══ Data extract
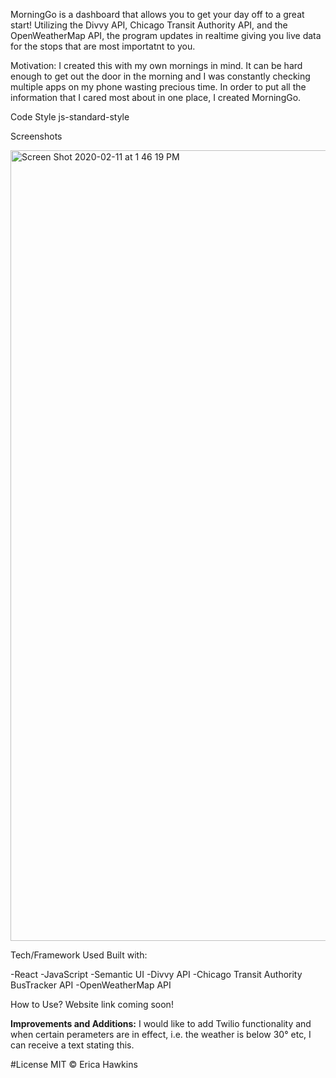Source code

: 

MorningGo is a dashboard that allows you to get your day off to a great start! Utilizing the Divvy API, Chicago Transit Authority API, and the OpenWeatherMap API, the program updates in realtime giving you live data for the stops that are most importatnt to you. 

Motivation: I created this with my own mornings in mind. It can be hard enough to get out the door in the morning and I was constantly checking multiple apps on my phone wasting precious time. In order to put all the information that I cared most about in one place, I created MorningGo.

Code Style js-standard-style

Screenshots

<img width="1265" alt="Screen Shot 2020-02-11 at 1 46 19 PM" src="https://user-images.githubusercontent.com/46728814/74277231-c5024d80-4cdc-11ea-9d1f-995ebf823d79.png">

Tech/Framework Used Built with:

-React
-JavaScript 
-Semantic UI 
-Divvy API 
-Chicago Transit Authority BusTracker API 
-OpenWeatherMap API 

How to Use?
Website link coming soon! 

**Improvements and Additions:** I would like to add Twilio functionality and when certain perameters are in effect, i.e. the weather is below 30° etc, I can receive a text stating this. 

#License MIT © Erica Hawkins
════
**Task to carry out:** All lines in the listing above between the line with "Code Style js-standard-style" and the line with "How to Use?", inclusive, should be set down exactly, and no line outside that range.

**Problem solution:**
Code Style js-standard-style

Screenshots

<img width="1265" alt="Screen Shot 2020-02-11 at 1 46 19 PM" src="https://user-images.githubusercontent.com/46728814/74277231-c5024d80-4cdc-11ea-9d1f-995ebf823d79.png">

Tech/Framework Used Built with:

-React
-JavaScript 
-Semantic UI 
-Divvy API 
-Chicago Transit Authority BusTracker API 
-OpenWeatherMap API 

How to Use?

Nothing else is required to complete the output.